*** Opening Dataset entries ***

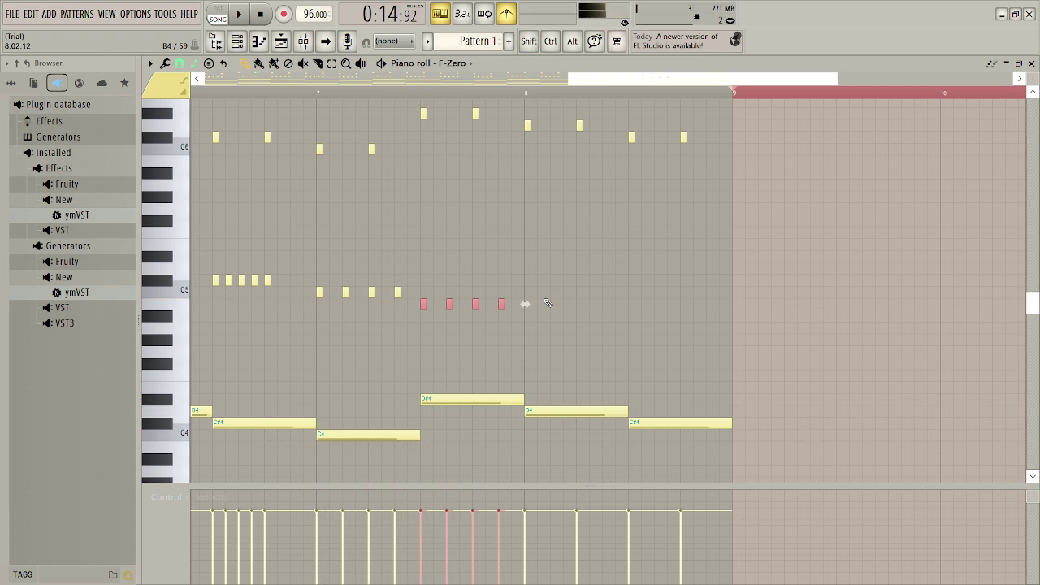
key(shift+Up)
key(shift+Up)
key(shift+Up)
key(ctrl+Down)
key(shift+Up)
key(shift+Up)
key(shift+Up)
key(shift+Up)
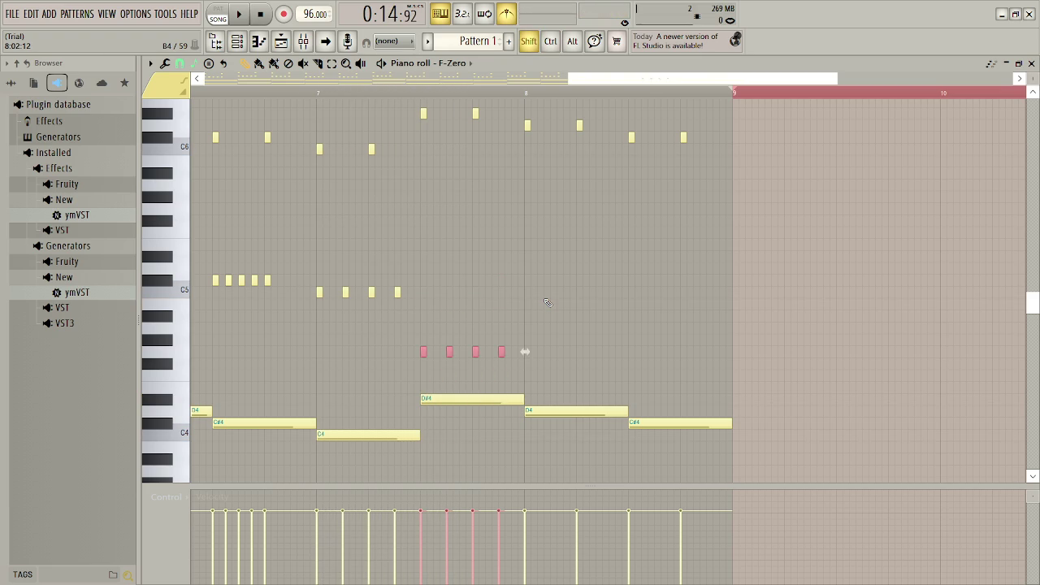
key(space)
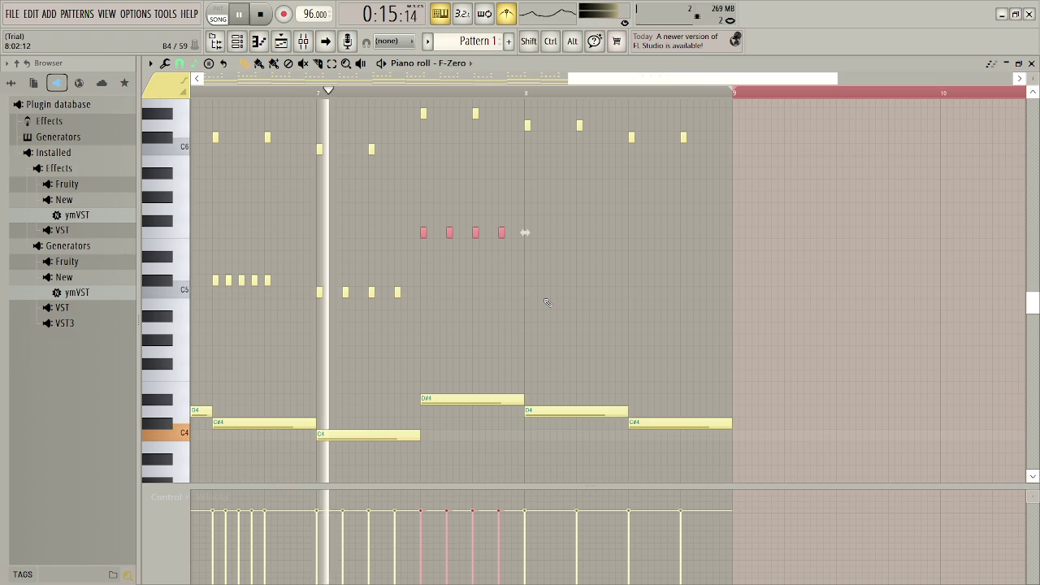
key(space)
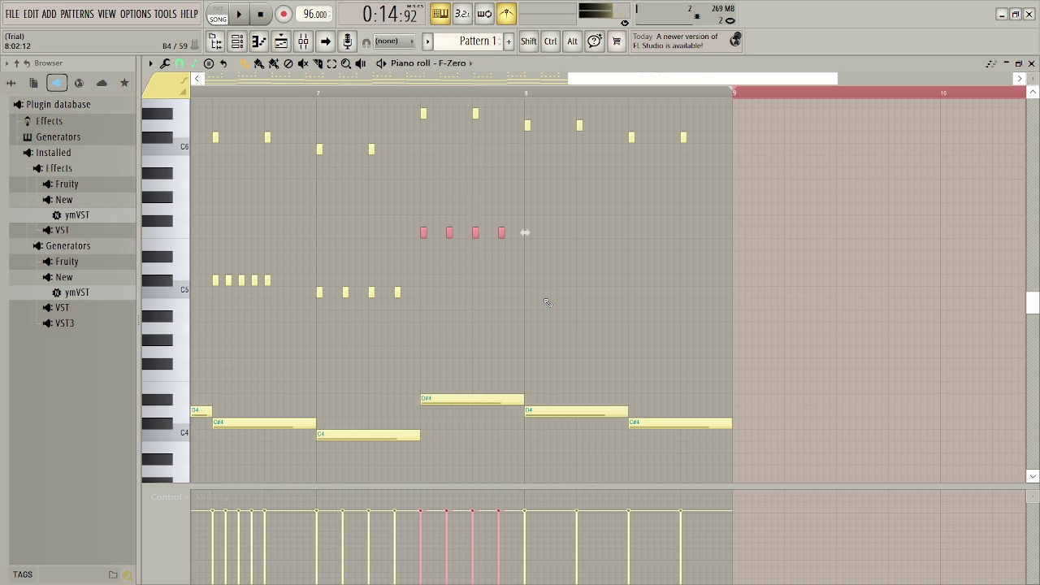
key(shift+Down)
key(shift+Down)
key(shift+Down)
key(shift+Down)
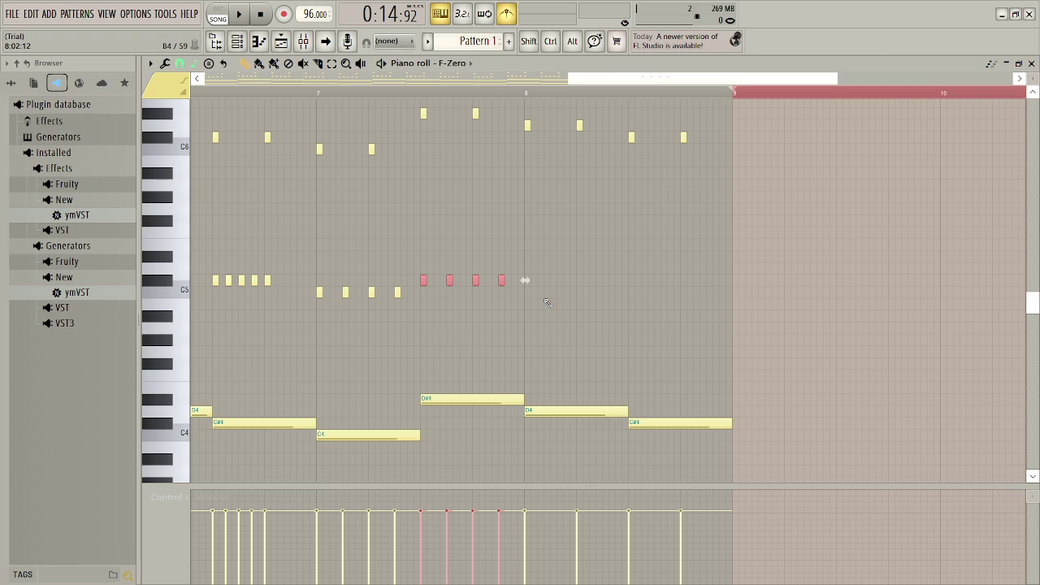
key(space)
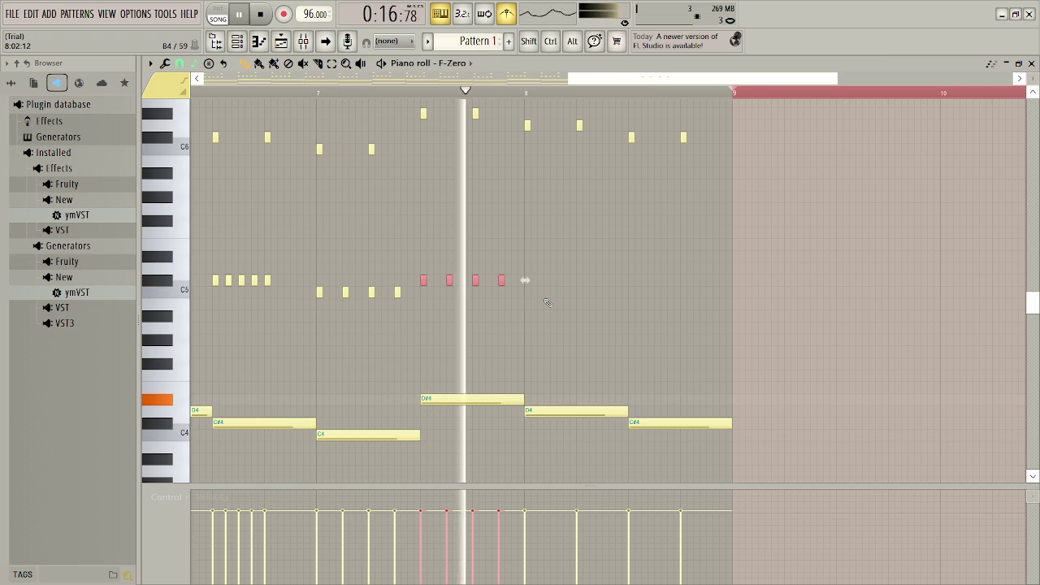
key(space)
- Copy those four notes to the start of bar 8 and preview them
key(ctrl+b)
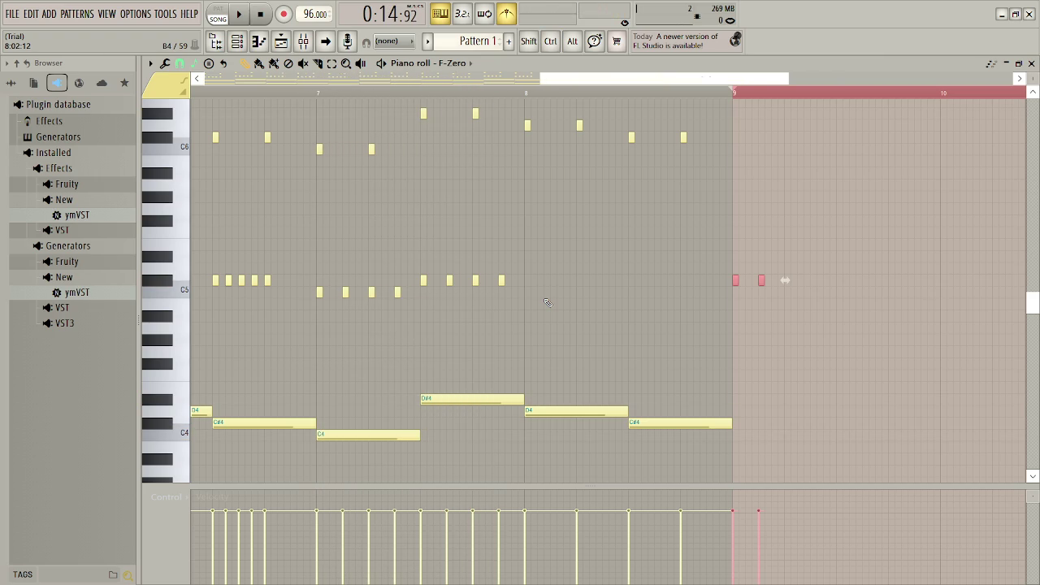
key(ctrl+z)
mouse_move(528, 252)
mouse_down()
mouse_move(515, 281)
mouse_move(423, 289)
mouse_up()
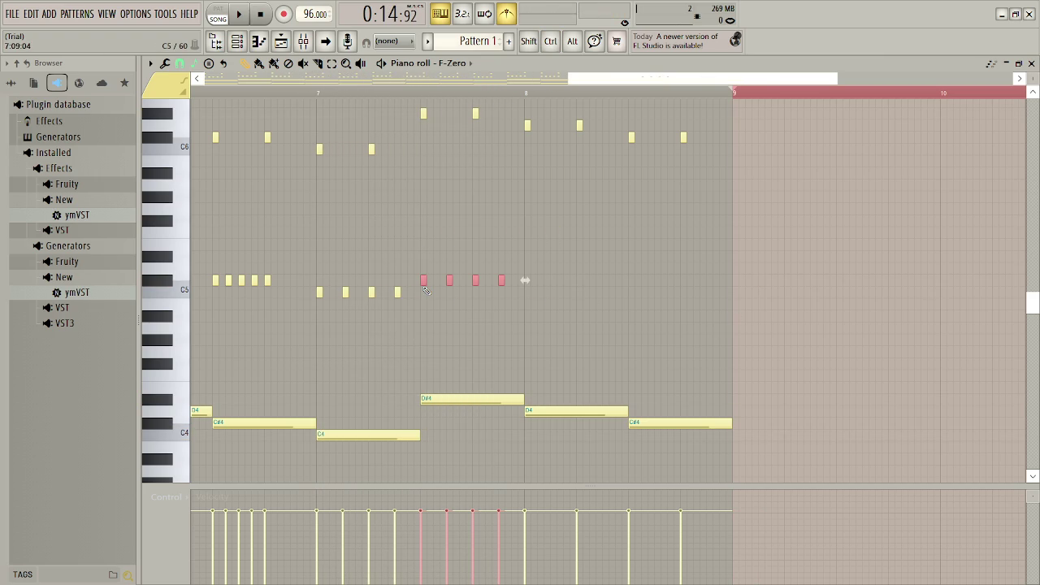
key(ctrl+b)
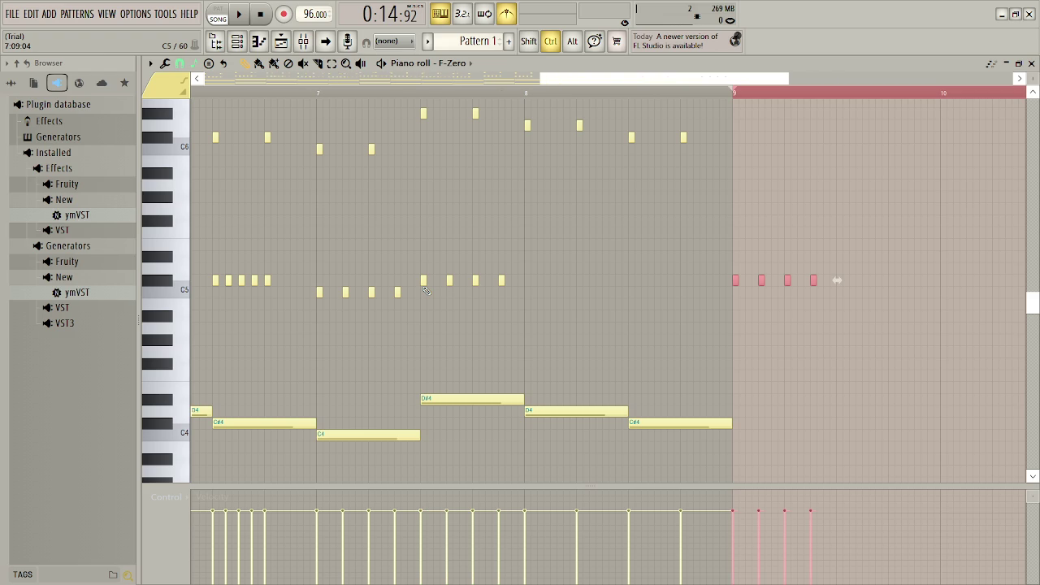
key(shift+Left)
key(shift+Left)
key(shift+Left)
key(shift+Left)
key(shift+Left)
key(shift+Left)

*** Closing Dataset entries ***

- _Exercise brief_
The records above are to be copied exactly, without their pictures.

- _Answer box_
key(shift+Up)
key(shift+Up)
key(shift+Up)
key(ctrl+Down)
key(shift+Up)
key(shift+Up)
key(shift+Up)
key(shift+Up)
key(space)
key(space)
key(shift+Down)
key(shift+Down)
key(shift+Down)
key(shift+Down)
key(space)
key(space)
- Copy those four notes to the start of bar 8 and preview them
key(ctrl+b)
key(ctrl+z)
mouse_move(528, 252)
mouse_down()
mouse_move(515, 281)
mouse_move(423, 289)
mouse_up()
key(ctrl+b)
key(shift+Left)
key(shift+Left)
key(shift+Left)
key(shift+Left)
key(shift+Left)
key(shift+Left)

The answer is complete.